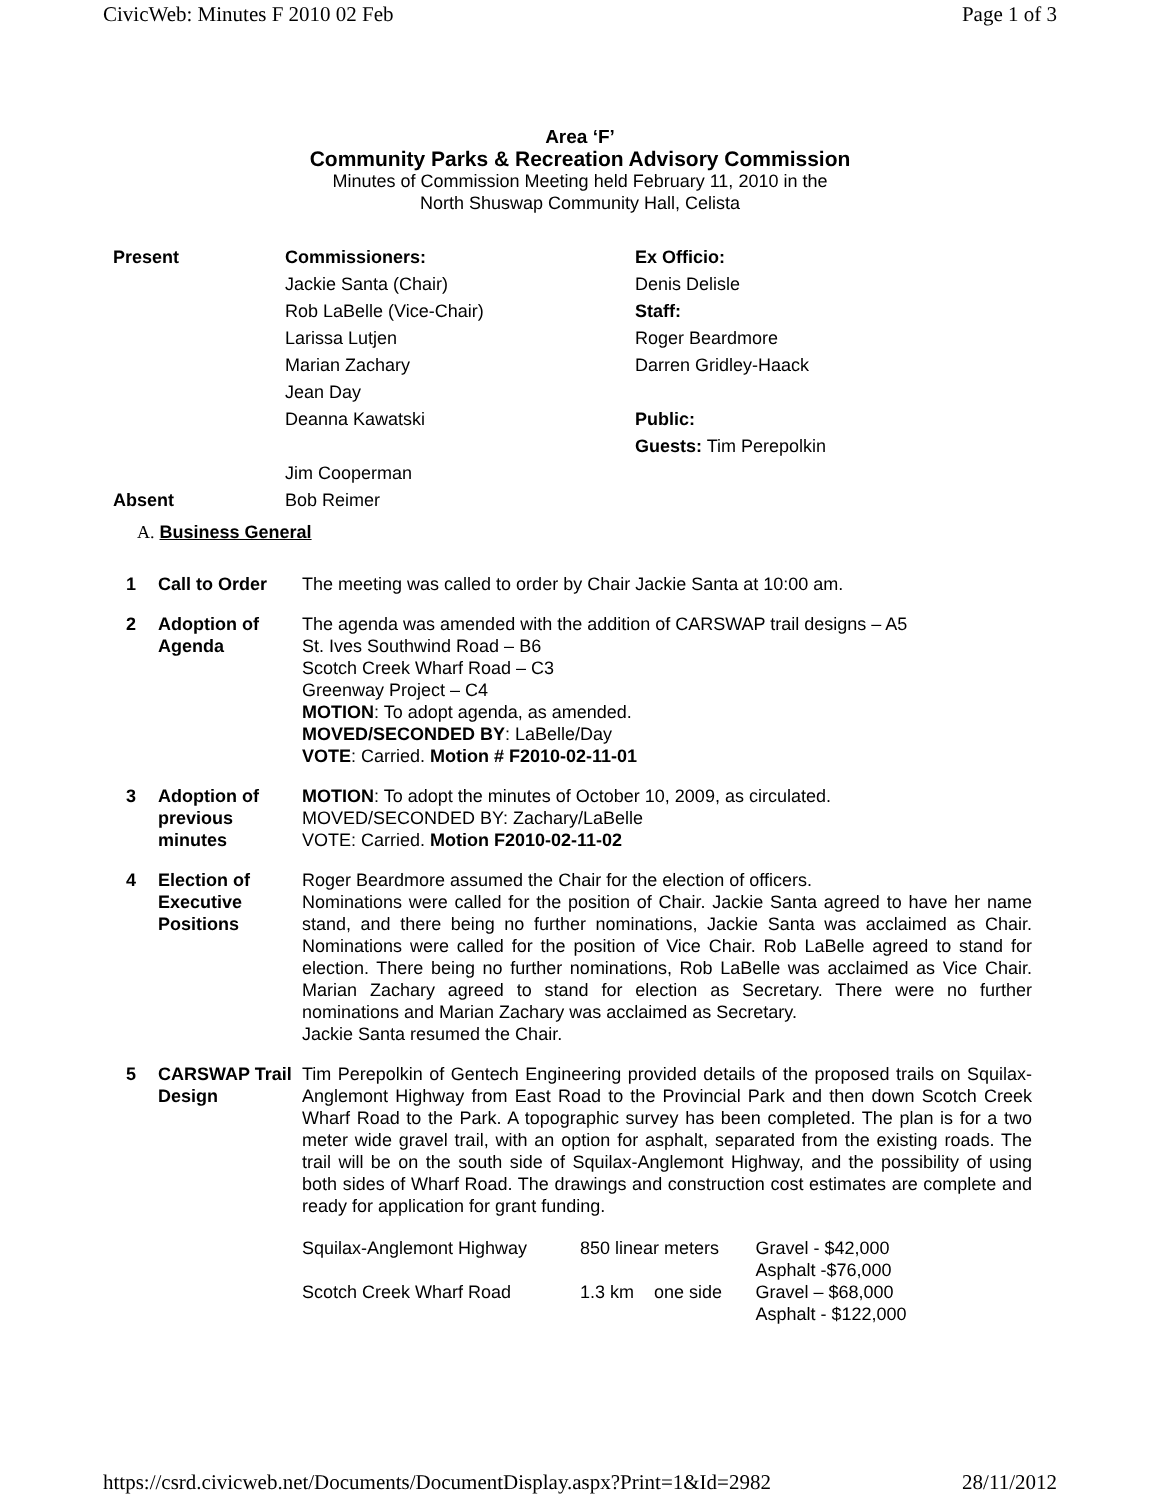CivicWeb: Minutes F 2010 02 Feb Page 1 of 3
Area ‘F’
Community Parks & Recreation Advisory Commission
Minutes of Commission Meeting held February 11, 2010 in the
North Shuswap Community Hall, Celista
Present
Commissioners:
Jackie Santa (Chair)
Rob LaBelle (Vice-Chair)
Larissa Lutjen
Marian Zachary
Jean Day
Deanna Kawatski
Jim Cooperman
Ex Officio:
Denis Delisle
Staff:
Roger Beardmore
Darren Gridley-Haack
Public:
Guests: Tim Perepolkin
Absent
Bob Reimer
A. Business General
| 1 | Call to Order | The meeting was called to order by Chair Jackie Santa at 10:00 am. |
| 2 | Adoption of Agenda | The agenda was amended with the addition of CARSWAP trail designs – A5 St. Ives Southwind Road – B6 Scotch Creek Wharf Road – C3 Greenway Project – C4 MOTION : To adopt agenda, as amended. MOVED/SECONDED BY : LaBelle/Day VOTE : Carried. Motion # F2010-02-11-01 |
| 3 | Adoption of previous minutes | MOTION : To adopt the minutes of October 10, 2009, as circulated. MOVED/SECONDED BY: Zachary/LaBelle VOTE: Carried. Motion F2010-02-11-02 |
| 4 | Election of Executive Positions | Roger Beardmore assumed the Chair for the election of officers. Nominations were called for the position of Chair. Jackie Santa agreed to have her name stand, and there being no further nominations, Jackie Santa was acclaimed as Chair. Nominations were called for the position of Vice Chair. Rob LaBelle agreed to stand for election. There being no further nominations, Rob LaBelle was acclaimed as Vice Chair. Marian Zachary agreed to stand for election as Secretary. There were no further nominations and Marian Zachary was acclaimed as Secretary. Jackie Santa resumed the Chair. |
| 5 | CARSWAP Trail Design | Tim Perepolkin of Gentech Engineering provided details of the proposed trails on Squilax-Anglemont Highway from East Road to the Provincial Park and then down Scotch Creek Wharf Road to the Park. A topographic survey has been completed. The plan is for a two meter wide gravel trail, with an option for asphalt, separated from the existing roads. The trail will be on the south side of Squilax-Anglemont Highway, and the possibility of using both sides of Wharf Road. The drawings and construction cost estimates are complete and ready for application for grant funding. / Squilax-Anglemont Highway / 850 linear meters / Gravel - $42,000 Asphalt -$76,000 / / Scotch Creek Wharf Road / 1.3 km one side / Gravel – $68,000 Asphalt - $122,000 / |
https://csrd.civicweb.net/Documents/DocumentDisplay.aspx?Print=1&Id=2982 28/11/2012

Task description: Leave every image out and retype the entries above word for word.

Reply to the exercise:
CivicWeb: Minutes F 2010 02 Feb Page 1 of 3
Area ‘F’
Community Parks & Recreation Advisory Commission
Minutes of Commission Meeting held February 11, 2010 in the
North Shuswap Community Hall, Celista
Present
Commissioners:
Jackie Santa (Chair)
Rob LaBelle (Vice-Chair)
Larissa Lutjen
Marian Zachary
Jean Day
Deanna Kawatski
Jim Cooperman
Ex Officio:
Denis Delisle
Staff:
Roger Beardmore
Darren Gridley-Haack
Public:
Guests: Tim Perepolkin
Absent
Bob Reimer
A. Business General
| 1 | Call to Order | The meeting was called to order by Chair Jackie Santa at 10:00 am. |
| 2 | Adoption of Agenda | The agenda was amended with the addition of CARSWAP trail designs – A5 St. Ives Southwind Road – B6 Scotch Creek Wharf Road – C3 Greenway Project – C4 MOTION : To adopt agenda, as amended. MOVED/SECONDED BY : LaBelle/Day VOTE : Carried. Motion # F2010-02-11-01 |
| 3 | Adoption of previous minutes | MOTION : To adopt the minutes of October 10, 2009, as circulated. MOVED/SECONDED BY: Zachary/LaBelle VOTE: Carried. Motion F2010-02-11-02 |
| 4 | Election of Executive Positions | Roger Beardmore assumed the Chair for the election of officers. Nominations were called for the position of Chair. Jackie Santa agreed to have her name stand, and there being no further nominations, Jackie Santa was acclaimed as Chair. Nominations were called for the position of Vice Chair. Rob LaBelle agreed to stand for election. There being no further nominations, Rob LaBelle was acclaimed as Vice Chair. Marian Zachary agreed to stand for election as Secretary. There were no further nominations and Marian Zachary was acclaimed as Secretary. Jackie Santa resumed the Chair. |
| 5 | CARSWAP Trail Design | Tim Perepolkin of Gentech Engineering provided details of the proposed trails on Squilax-Anglemont Highway from East Road to the Provincial Park and then down Scotch Creek Wharf Road to the Park. A topographic survey has been completed. The plan is for a two meter wide gravel trail, with an option for asphalt, separated from the existing roads. The trail will be on the south side of Squilax-Anglemont Highway, and the possibility of using both sides of Wharf Road. The drawings and construction cost estimates are complete and ready for application for grant funding. / Squilax-Anglemont Highway / 850 linear meters / Gravel - $42,000 Asphalt -$76,000 / / Scotch Creek Wharf Road / 1.3 km one side / Gravel – $68,000 Asphalt - $122,000 / |
https://csrd.civicweb.net/Documents/DocumentDisplay.aspx?Print=1&Id=2982 28/11/2012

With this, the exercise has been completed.